Daryl Daryl · Accepted Answer · 2013-10-04T14:24:57

I ended up turning on SQL Server Profiling, and running the delete statement listed in my question. It took 3.5 minutes to execute. I was expecting it to be kicking something else off that hit the POA table, but nope, it was just deleting those records.

382604 Reads

I took a second look at the Query Execution Plan and noticed there were lots of Nested loops:

enter image description here

that were looking at the child tables that contain a reference to it (see the 13 tiny branches in the tree structure insert in the bottom right?) . So all the reads were being performed on the indexes themselves, and taking forever to get loaded on my uber slow VM.

I ended up running the same query for a different id, and it ran in 2 seconds.
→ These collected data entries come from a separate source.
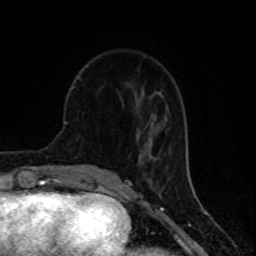
Breast MRI (dynamic contrast-enhanced), one axial slice. Position 31 of 80 along the scan axis. Cropped to one breast. Dynamic contrast-enhanced series, time point 2 of 8 at this slice position (early post-contrast). 1.5 T. TE 4.2 ms, TR 7 ms. 256 × 256 image matrix, field of view 155 × 155 mm. Female patient.
Structures marked on this image (semi-automatic segmentation, software-assisted and operator-edited):
- enhancing-tissue mask used for the functional tumour volume (all voxels passing the contrast-enhancement thresholds inside the analysis volume; usually the tumour): bounding box [x1, y1, x2, y2] px = [142, 130, 159, 157]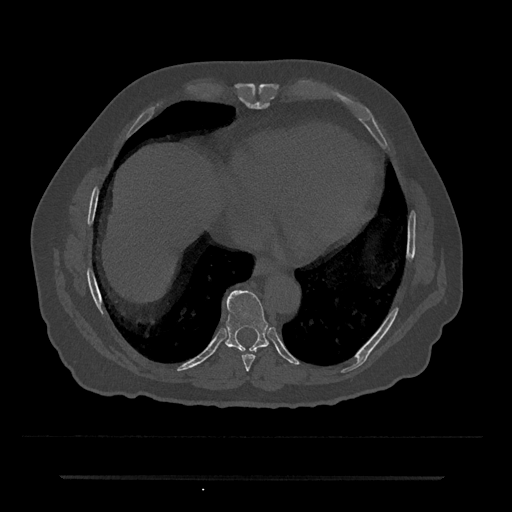
CT including the spine, one axial slice. Position 297 of 797 along the scan axis. Reconstruction kernel Br40s/3. 120 kVp. Bone window (W 1800 / L 400 HU). 0.5 mm slice thickness. 512 × 512 image matrix, field of view 437 × 437 mm. Patient: male, 69 years. Case-level facts recorded for this patient, not image findings: primary cancer: prostate.
Annotated regions visible in this slice (semi-automatically segmented with operator editing):
- T8 vertebra: box from (x=242, y=354) to (x=256, y=371) px
- T9 vertebra: (x=225, y=290)–(x=269, y=352)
I then attempted my unit test, and finally it completed successfully.

I'm guessing each time I attempted a delete, a transaction was started, and then the time out on CRM rolled back the transaction, never allowing the child entity indexes to load. So my current fix is to ensure the child indexes are loaded in memory before actually performing the delete. How I'm going to do that, I'm not sure (perform a query by id for each of the child entities?).

Edit

We had a performance analyst from Microsoft come out and they wrote up a report that was over 200 pages long. 98% said the POA table was too long. Over Christmas we ended up turning off CRM and running some scripts to cleanup the POA table. This has been extremely helpful.